Records:

=== Begin Enclosure ===

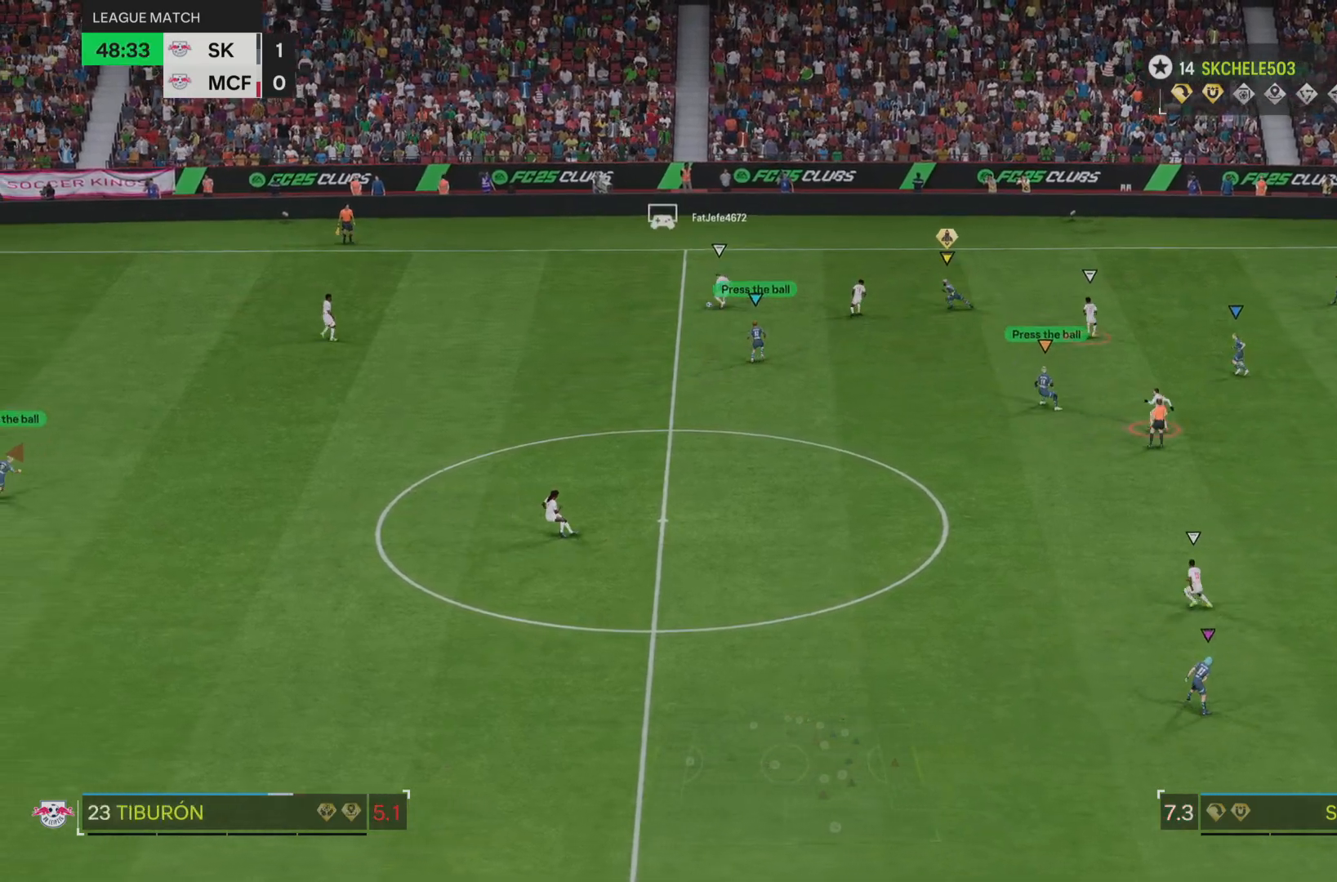
{"buttons": [], "left_stick": "center", "right_stick": "center"}
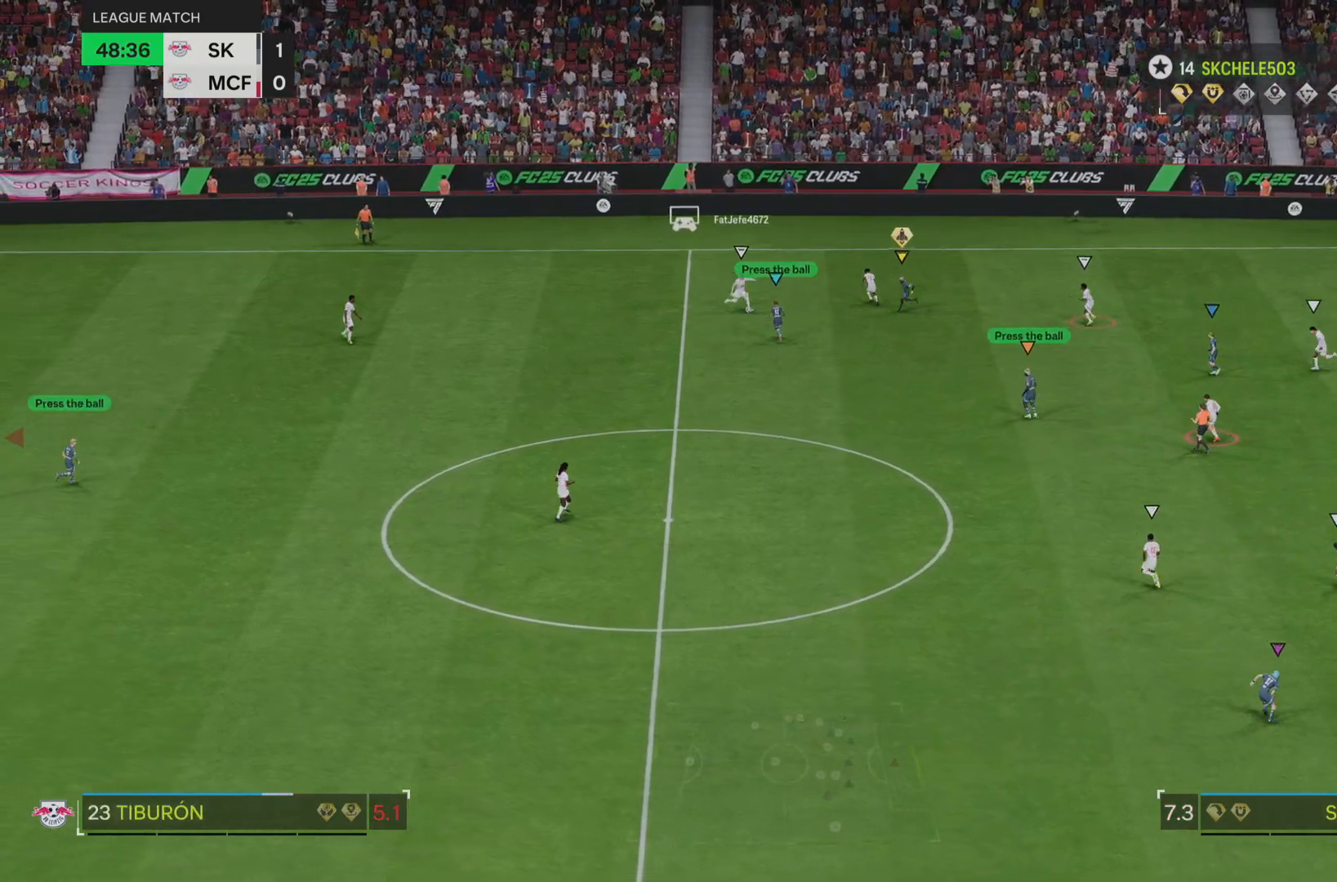
{"buttons": [], "left_stick": "left", "right_stick": "center", "events": [[200, "left_stick", "down"], [250, "left_stick", "down-left"], [384, "left_stick", "left"]]}
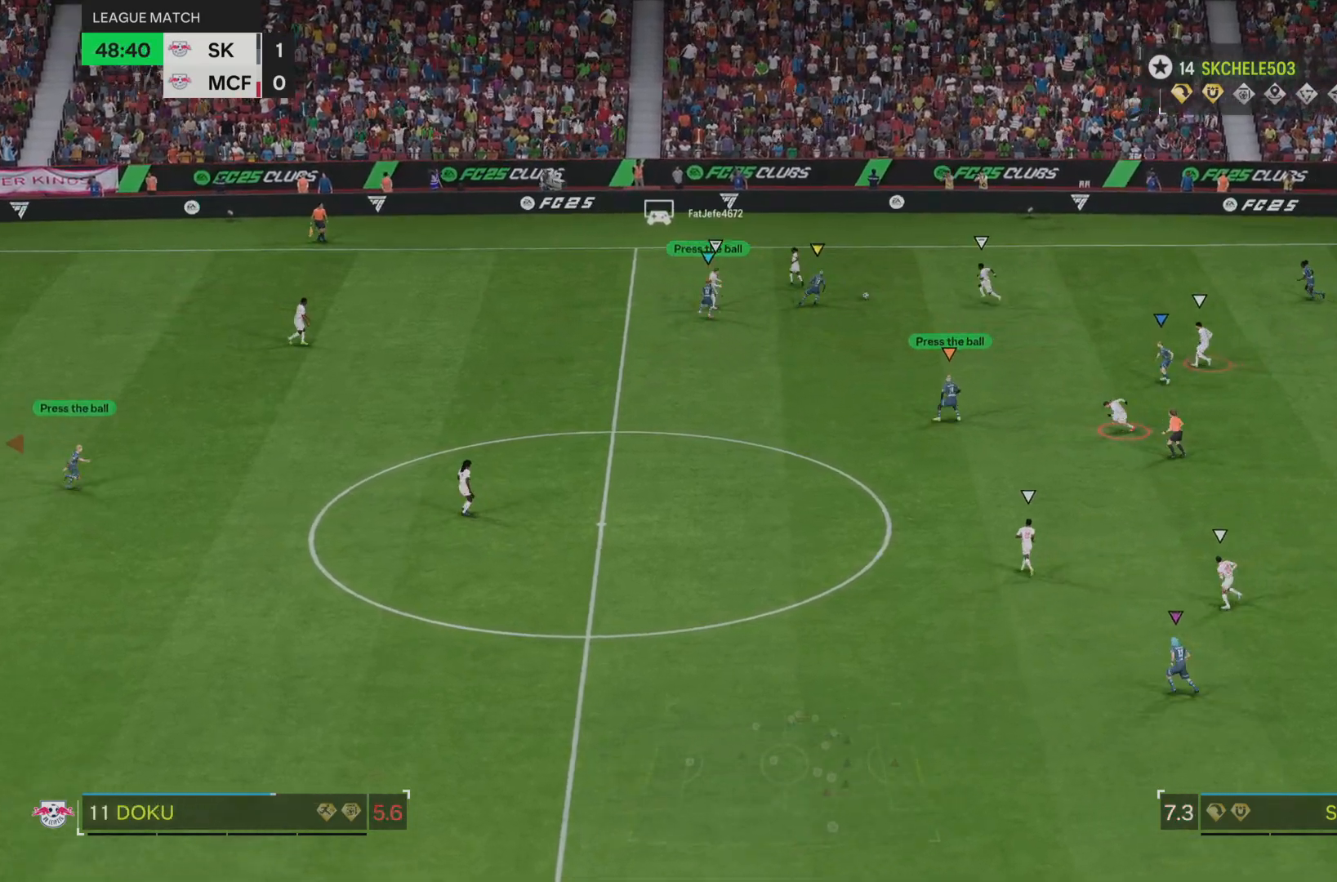
{"buttons": ["L2"], "left_stick": "down-right", "right_stick": "center", "events": [[217, "left_stick", "down-left"], [333, "left_stick", "center"], [433, "left_stick", "down-right"], [450, "L2", "down"]]}
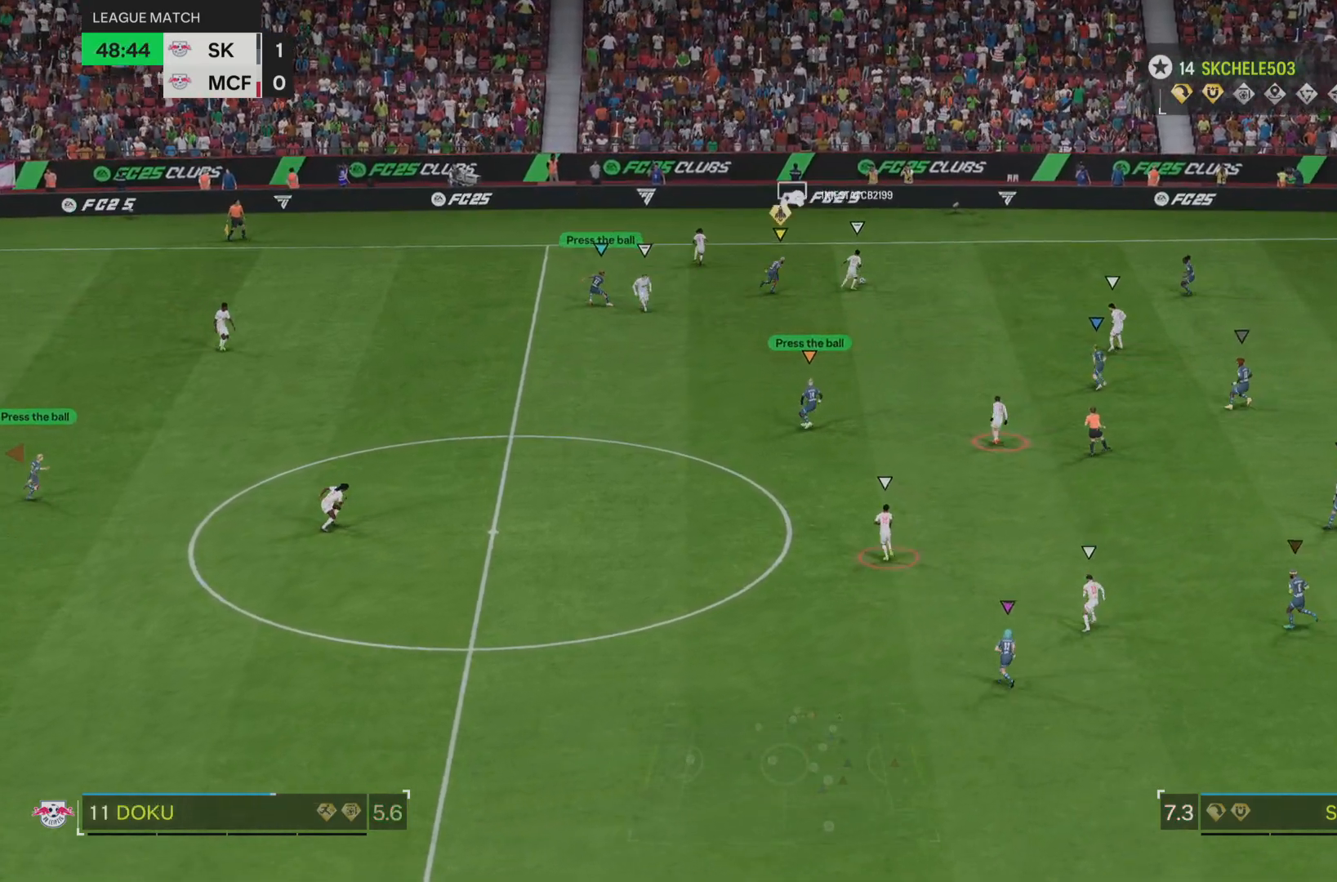
{"buttons": [], "left_stick": "right", "right_stick": "center", "events": [[33, "L2", "up"], [117, "left_stick", "right"]]}
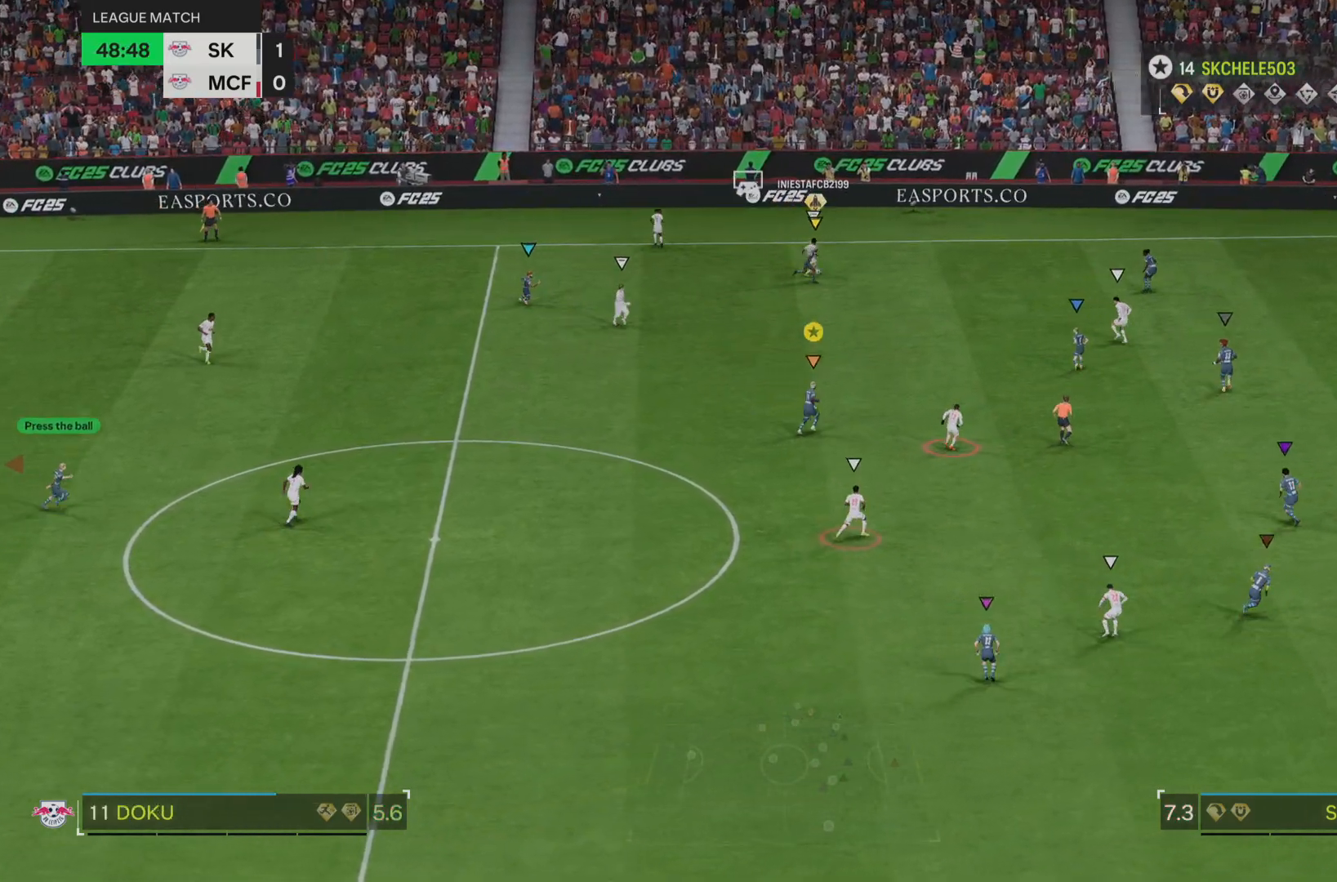
{"buttons": [], "left_stick": "right", "right_stick": "center", "events": []}
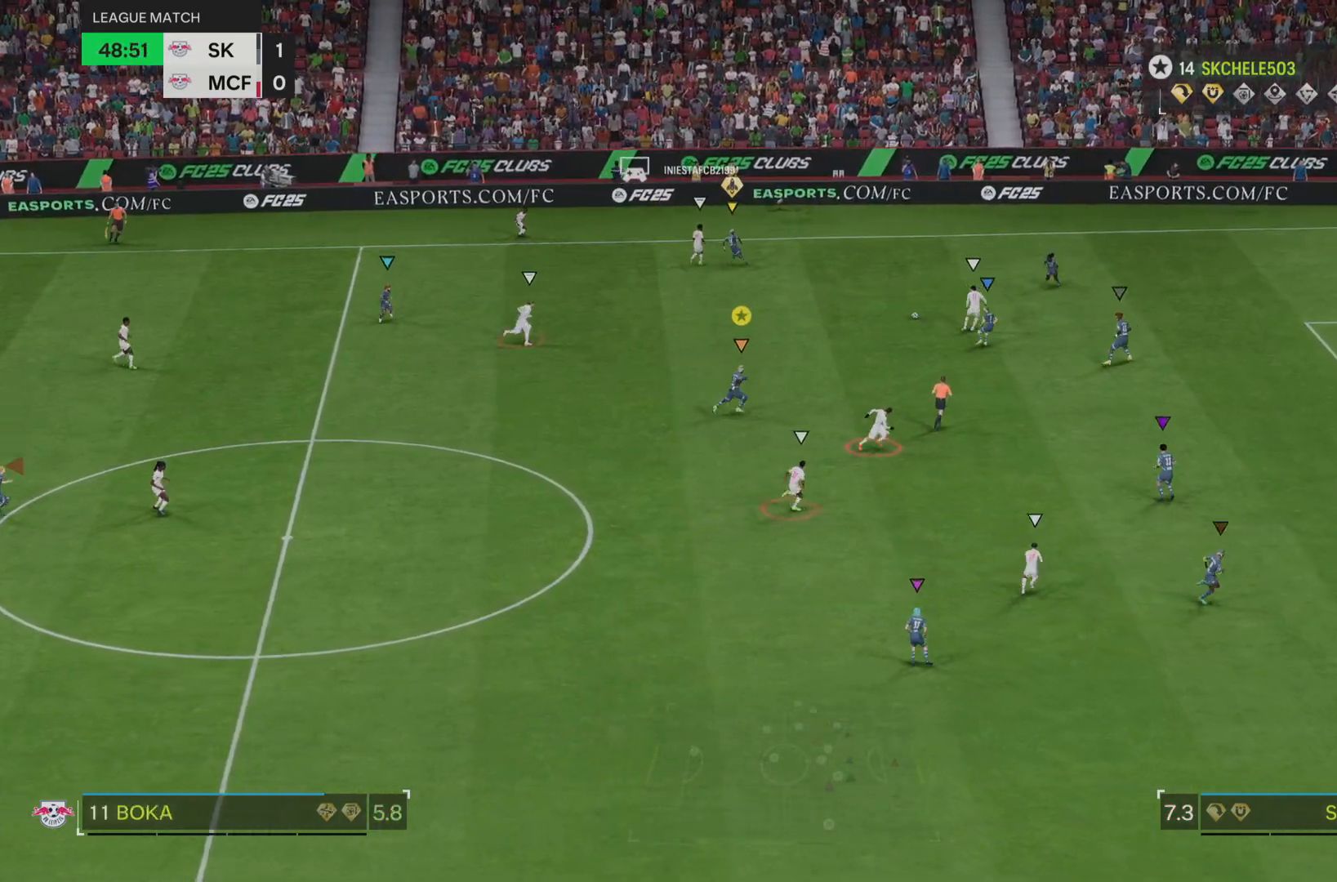
{"buttons": ["L2"], "left_stick": "right", "right_stick": "center", "events": [[434, "L2", "down"]]}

=== End Enclosure ===

Required work: Filtering the entries above by the word "events", copy each line that matches.

Response to the exercise:
{"buttons": [], "left_stick": "left", "right_stick": "center", "events": [[200, "left_stick", "down"], [250, "left_stick", "down-left"], [384, "left_stick", "left"]]}
{"buttons": ["L2"], "left_stick": "down-right", "right_stick": "center", "events": [[217, "left_stick", "down-left"], [333, "left_stick", "center"], [433, "left_stick", "down-right"], [450, "L2", "down"]]}
{"buttons": [], "left_stick": "right", "right_stick": "center", "events": [[33, "L2", "up"], [117, "left_stick", "right"]]}
{"buttons": [], "left_stick": "right", "right_stick": "center", "events": []}
{"buttons": ["L2"], "left_stick": "right", "right_stick": "center", "events": [[434, "L2", "down"]]}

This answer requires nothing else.